The following were posthumously published by his brother:
- A Treatise of Miscellany Questions (1649);

- The Ark of the New Testament (2 vols., 1661–1667);
- Notes of Debates and Proceedings of the Assembly of Divines at Westminster, from February 1644 to January 1645.

See also Works, with memoir, published by William Maxwell Hetherington (Edinburgh, 1843–1846).

- An assertion of the government of the Church of Scotland, in the points of ruling-elders, and of the authority of presbyteries and synods : with a postscript in answer to a treatise lately published against presbyterial government .. (1641)

- An Useful Case of Conscience Discussed and Resolved: Concerning Associations and Confederacies ... (1649)

- The Works of Mr. George Gillespie (Vol. 1 of 2)

- Testimony-bearing exemplified : a collection. Containing, I. Gillepsie against association with malignants; together with the causes of God's wrath, agreed upon by the General assembly of the Church of Scotland, met at Edinburgh, October 1651. II. The informatory vindication; to which is subjoined, a collection of excellent laws, (or Eschol grapes) in favours of our covenanted reformation .. (1791)

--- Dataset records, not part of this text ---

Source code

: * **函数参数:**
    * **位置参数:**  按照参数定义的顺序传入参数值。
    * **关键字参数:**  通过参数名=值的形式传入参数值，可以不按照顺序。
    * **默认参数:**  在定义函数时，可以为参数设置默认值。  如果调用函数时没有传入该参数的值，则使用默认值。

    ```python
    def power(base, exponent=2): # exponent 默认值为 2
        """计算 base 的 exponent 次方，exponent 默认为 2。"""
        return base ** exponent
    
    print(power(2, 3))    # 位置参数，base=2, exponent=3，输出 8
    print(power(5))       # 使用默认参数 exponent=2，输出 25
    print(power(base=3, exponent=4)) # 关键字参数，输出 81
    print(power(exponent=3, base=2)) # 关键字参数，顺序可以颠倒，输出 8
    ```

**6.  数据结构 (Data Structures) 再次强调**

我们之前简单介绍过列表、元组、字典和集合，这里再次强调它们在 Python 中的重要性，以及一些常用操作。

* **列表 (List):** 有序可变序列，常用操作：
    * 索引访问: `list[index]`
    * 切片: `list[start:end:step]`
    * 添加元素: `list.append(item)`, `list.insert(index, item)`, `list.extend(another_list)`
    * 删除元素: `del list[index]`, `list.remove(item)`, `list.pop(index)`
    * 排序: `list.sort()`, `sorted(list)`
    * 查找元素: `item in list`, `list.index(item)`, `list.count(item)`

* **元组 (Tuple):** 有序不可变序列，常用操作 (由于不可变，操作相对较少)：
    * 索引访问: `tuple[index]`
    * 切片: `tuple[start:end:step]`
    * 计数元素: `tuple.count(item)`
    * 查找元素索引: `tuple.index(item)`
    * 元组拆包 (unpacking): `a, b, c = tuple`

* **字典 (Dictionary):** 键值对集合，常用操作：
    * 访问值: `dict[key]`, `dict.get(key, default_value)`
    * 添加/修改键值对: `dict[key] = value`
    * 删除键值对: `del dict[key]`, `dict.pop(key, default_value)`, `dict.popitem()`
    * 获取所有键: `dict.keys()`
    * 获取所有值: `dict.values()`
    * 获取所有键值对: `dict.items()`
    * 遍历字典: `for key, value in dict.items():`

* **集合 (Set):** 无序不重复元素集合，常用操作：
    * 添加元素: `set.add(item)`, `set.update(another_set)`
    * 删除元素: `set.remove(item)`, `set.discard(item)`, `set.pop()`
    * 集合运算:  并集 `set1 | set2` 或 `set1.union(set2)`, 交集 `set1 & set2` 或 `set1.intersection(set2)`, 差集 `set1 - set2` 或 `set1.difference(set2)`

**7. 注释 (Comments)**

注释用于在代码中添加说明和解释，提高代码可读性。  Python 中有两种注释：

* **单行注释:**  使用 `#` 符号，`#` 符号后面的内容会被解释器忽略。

- A Dispute against the English Popish Ceremonies obtruded upon the Church of Scotland (1637; another edition, 1844)
- An Assertion of the Church Covenant of Scotland (1641)
- Dialogue between a Civilian and a Divine, concerning the Present Condition of the Church of England (London, 1644)
- A Recrimination in Defence of Presbyterianism (London, 1644)
- Nihil Respondes (London, 1645)
- The True Resolution of a Present Controversy concerning Liberty of Conscience (London, 1645)
- Wholesome Severity reconciled, with Christian Liberty (London, 1645)
- Aaron's Rod Blossoming (London, 1646 )
- Male Audis, an Answer to Coleman's Male Dicis (London, 1646)
- A Treatise of Miscellany Questions (Edinburgh, 1649)
- A Useful Case of Conscience Discussed (Edinburgh, 1649)
- Works, with memoir by W. M. Hetherington, LL.D., 2 vols. (Edinburgh, 1843-6)
- Notes of Debates and Proceedings of the Assembly of Divines, edited by David Meek (Edinburgh, 1846).